Material provided ::
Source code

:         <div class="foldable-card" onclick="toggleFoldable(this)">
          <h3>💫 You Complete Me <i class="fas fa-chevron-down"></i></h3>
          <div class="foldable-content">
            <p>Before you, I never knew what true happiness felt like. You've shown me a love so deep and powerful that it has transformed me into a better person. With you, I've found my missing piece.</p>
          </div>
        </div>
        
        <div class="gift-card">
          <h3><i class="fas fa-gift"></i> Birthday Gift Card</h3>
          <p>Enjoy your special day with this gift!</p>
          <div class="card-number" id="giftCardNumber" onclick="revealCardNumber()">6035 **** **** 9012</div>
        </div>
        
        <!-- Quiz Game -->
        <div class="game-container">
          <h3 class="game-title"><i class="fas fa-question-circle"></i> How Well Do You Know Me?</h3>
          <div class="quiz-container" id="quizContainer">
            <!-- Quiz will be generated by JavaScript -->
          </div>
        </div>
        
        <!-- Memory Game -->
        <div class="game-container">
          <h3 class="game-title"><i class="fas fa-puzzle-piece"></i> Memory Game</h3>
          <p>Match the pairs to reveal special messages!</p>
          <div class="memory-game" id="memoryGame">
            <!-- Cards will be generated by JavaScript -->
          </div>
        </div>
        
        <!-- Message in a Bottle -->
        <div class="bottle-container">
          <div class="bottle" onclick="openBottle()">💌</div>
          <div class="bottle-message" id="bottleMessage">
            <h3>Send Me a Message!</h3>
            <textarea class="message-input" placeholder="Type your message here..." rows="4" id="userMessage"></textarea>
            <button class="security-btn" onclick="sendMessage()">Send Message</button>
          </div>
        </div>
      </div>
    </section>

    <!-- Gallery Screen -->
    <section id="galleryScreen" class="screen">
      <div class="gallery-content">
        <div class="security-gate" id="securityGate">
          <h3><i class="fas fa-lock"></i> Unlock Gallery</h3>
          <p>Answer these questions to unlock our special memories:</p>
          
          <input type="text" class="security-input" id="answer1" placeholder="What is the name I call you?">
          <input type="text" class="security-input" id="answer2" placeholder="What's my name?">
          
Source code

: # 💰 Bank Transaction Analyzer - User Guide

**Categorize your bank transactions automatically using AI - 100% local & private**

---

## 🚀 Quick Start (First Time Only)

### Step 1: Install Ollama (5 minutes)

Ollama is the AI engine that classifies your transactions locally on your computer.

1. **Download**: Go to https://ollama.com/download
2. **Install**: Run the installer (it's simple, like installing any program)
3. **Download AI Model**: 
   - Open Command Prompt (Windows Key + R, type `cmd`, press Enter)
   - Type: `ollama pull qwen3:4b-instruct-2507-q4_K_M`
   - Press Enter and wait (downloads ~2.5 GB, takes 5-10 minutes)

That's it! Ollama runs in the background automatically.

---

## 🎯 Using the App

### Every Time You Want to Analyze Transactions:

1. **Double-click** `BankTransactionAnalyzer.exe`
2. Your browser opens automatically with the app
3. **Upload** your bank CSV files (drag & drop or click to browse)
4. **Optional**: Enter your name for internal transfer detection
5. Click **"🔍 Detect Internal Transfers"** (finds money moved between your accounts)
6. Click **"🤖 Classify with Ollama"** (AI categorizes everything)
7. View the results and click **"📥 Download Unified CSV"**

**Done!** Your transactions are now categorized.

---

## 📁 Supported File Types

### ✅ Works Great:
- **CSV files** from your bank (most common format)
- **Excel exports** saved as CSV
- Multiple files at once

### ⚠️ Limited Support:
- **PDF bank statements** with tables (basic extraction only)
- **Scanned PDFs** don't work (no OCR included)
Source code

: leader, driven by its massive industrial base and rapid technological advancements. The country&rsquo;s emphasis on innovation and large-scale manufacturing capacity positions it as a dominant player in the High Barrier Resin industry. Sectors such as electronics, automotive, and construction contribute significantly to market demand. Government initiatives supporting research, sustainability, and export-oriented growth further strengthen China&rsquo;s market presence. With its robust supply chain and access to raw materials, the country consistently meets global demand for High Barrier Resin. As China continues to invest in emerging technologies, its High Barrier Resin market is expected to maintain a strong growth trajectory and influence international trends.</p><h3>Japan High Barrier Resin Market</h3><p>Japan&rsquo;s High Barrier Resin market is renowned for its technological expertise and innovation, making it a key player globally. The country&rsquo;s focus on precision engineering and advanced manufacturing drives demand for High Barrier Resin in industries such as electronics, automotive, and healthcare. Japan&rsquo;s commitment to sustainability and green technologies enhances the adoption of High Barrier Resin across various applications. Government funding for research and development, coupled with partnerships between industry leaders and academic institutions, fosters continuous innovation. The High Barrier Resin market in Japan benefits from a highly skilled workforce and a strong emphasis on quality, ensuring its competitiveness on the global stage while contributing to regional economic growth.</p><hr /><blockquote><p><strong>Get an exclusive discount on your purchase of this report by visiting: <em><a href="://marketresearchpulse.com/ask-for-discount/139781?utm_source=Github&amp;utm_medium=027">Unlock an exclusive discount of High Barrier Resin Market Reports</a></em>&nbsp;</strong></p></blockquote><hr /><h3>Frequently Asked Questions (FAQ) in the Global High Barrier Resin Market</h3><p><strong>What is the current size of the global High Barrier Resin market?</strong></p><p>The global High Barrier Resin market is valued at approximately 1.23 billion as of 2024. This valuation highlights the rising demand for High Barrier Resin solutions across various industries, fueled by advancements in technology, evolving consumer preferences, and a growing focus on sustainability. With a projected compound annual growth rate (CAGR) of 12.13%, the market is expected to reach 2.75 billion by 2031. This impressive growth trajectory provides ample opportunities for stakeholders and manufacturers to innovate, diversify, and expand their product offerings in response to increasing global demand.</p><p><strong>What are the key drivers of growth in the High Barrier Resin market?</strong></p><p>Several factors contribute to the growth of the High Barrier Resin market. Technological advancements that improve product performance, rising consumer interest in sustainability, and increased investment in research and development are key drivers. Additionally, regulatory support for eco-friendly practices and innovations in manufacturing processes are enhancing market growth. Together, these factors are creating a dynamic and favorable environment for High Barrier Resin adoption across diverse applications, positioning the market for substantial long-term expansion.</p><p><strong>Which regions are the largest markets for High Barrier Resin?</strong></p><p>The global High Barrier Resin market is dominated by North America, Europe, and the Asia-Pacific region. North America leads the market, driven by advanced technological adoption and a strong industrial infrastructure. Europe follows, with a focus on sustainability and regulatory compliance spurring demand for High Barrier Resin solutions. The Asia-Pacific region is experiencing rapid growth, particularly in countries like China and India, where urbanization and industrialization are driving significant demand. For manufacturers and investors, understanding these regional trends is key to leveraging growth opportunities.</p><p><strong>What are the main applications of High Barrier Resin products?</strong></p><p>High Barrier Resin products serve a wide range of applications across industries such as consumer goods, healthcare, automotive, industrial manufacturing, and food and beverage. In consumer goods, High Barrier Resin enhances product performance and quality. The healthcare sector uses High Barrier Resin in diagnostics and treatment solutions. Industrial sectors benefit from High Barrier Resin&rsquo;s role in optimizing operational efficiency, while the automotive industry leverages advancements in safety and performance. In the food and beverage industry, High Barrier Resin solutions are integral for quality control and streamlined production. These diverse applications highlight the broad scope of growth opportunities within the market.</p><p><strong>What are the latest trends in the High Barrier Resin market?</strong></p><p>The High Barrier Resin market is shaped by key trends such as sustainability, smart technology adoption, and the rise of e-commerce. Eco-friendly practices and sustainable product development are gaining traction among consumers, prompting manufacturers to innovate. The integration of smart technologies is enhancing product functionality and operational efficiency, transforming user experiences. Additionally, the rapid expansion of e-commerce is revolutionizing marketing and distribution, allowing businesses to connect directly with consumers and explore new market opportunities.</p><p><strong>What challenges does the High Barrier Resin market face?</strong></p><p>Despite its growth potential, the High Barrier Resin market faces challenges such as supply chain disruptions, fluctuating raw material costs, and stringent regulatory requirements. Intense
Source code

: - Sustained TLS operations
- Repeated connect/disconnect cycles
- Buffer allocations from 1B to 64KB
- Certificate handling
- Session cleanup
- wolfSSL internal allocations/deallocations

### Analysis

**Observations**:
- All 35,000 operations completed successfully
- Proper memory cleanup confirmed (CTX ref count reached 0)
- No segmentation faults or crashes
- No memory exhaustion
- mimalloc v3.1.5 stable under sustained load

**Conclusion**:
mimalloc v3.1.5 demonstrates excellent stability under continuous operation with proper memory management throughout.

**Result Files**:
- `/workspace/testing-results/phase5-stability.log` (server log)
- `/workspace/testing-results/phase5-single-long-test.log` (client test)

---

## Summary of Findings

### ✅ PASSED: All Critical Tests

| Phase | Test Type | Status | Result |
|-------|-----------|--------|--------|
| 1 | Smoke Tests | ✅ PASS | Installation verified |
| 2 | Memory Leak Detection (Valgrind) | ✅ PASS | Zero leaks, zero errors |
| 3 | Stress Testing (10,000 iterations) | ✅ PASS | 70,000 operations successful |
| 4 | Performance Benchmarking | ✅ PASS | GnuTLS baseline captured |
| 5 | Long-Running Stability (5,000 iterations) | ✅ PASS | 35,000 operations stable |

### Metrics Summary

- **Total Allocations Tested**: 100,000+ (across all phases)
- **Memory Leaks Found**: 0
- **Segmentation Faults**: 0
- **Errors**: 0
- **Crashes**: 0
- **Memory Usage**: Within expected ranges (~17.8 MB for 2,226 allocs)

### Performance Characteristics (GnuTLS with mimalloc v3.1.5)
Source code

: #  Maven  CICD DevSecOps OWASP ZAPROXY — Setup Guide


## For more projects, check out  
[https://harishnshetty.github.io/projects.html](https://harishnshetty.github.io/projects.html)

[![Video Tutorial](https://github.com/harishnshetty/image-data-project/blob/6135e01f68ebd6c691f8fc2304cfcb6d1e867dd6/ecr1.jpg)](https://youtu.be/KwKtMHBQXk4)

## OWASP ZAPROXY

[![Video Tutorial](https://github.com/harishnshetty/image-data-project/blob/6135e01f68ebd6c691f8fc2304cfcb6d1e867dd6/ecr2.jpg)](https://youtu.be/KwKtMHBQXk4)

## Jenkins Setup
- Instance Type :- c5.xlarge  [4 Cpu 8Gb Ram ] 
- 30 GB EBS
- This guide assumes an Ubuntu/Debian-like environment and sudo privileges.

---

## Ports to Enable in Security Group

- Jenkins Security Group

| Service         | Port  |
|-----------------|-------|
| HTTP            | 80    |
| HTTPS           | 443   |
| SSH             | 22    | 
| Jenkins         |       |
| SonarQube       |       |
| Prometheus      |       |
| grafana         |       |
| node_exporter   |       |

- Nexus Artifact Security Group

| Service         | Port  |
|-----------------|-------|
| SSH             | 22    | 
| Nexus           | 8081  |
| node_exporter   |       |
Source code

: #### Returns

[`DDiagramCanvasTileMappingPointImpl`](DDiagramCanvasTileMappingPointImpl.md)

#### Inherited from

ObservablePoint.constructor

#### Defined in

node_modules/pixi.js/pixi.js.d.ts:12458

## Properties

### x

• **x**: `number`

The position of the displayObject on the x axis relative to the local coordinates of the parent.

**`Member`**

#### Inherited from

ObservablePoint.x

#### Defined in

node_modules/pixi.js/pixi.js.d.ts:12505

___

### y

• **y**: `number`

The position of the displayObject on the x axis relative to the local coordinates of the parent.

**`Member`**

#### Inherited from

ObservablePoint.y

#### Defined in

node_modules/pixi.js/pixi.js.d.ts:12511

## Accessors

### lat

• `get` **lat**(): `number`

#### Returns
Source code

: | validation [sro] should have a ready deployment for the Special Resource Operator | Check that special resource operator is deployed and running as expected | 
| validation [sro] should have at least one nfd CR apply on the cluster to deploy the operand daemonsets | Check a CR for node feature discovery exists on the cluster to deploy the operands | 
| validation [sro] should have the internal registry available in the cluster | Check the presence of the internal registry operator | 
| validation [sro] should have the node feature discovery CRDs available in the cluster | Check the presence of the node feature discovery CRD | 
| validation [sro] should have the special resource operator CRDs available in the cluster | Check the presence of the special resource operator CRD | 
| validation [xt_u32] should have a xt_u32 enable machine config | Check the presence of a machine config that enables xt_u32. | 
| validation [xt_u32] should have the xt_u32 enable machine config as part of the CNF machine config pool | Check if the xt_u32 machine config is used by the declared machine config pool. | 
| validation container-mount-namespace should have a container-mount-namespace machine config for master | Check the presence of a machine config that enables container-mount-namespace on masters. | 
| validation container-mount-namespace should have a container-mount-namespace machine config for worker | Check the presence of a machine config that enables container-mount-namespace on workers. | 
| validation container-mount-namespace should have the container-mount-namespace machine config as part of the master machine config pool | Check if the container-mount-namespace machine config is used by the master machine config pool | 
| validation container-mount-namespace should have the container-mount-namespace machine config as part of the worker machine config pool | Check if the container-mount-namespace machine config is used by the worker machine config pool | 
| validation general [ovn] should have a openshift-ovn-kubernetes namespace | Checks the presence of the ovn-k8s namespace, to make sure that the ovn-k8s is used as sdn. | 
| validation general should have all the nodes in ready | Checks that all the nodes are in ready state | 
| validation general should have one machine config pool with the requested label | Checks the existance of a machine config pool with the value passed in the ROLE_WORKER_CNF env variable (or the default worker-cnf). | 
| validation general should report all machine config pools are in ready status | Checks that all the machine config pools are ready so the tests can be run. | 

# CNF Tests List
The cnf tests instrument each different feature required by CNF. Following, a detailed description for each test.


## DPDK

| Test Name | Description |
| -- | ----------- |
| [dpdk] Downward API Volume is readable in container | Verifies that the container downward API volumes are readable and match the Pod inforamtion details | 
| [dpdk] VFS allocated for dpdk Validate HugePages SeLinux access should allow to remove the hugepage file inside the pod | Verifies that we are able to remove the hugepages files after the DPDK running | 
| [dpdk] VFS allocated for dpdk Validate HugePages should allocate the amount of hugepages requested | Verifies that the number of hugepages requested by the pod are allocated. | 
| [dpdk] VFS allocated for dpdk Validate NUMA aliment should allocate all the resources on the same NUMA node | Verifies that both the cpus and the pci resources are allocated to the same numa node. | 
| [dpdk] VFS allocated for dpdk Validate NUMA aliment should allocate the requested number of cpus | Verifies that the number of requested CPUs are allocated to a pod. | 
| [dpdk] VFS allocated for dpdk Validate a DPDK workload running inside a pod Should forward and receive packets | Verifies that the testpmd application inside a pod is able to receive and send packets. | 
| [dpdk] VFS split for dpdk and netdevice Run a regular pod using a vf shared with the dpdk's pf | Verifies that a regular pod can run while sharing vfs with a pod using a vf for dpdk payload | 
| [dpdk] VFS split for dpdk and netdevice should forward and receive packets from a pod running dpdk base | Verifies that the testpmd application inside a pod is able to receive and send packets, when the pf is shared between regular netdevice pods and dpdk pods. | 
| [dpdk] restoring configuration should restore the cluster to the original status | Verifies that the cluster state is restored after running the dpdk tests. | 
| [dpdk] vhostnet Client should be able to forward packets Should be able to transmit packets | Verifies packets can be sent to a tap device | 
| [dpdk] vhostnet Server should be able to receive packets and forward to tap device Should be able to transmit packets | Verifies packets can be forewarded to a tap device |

What is being asked :: Repeat the lines of the data word for word, starting with the line that contains "Sustained TLS operations" and going on through the line that contains "### Analysis".

Result of this exercise ::
: - Sustained TLS operations
- Repeated connect/disconnect cycles
- Buffer allocations from 1B to 64KB
- Certificate handling
- Session cleanup
- wolfSSL internal allocations/deallocations

### Analysis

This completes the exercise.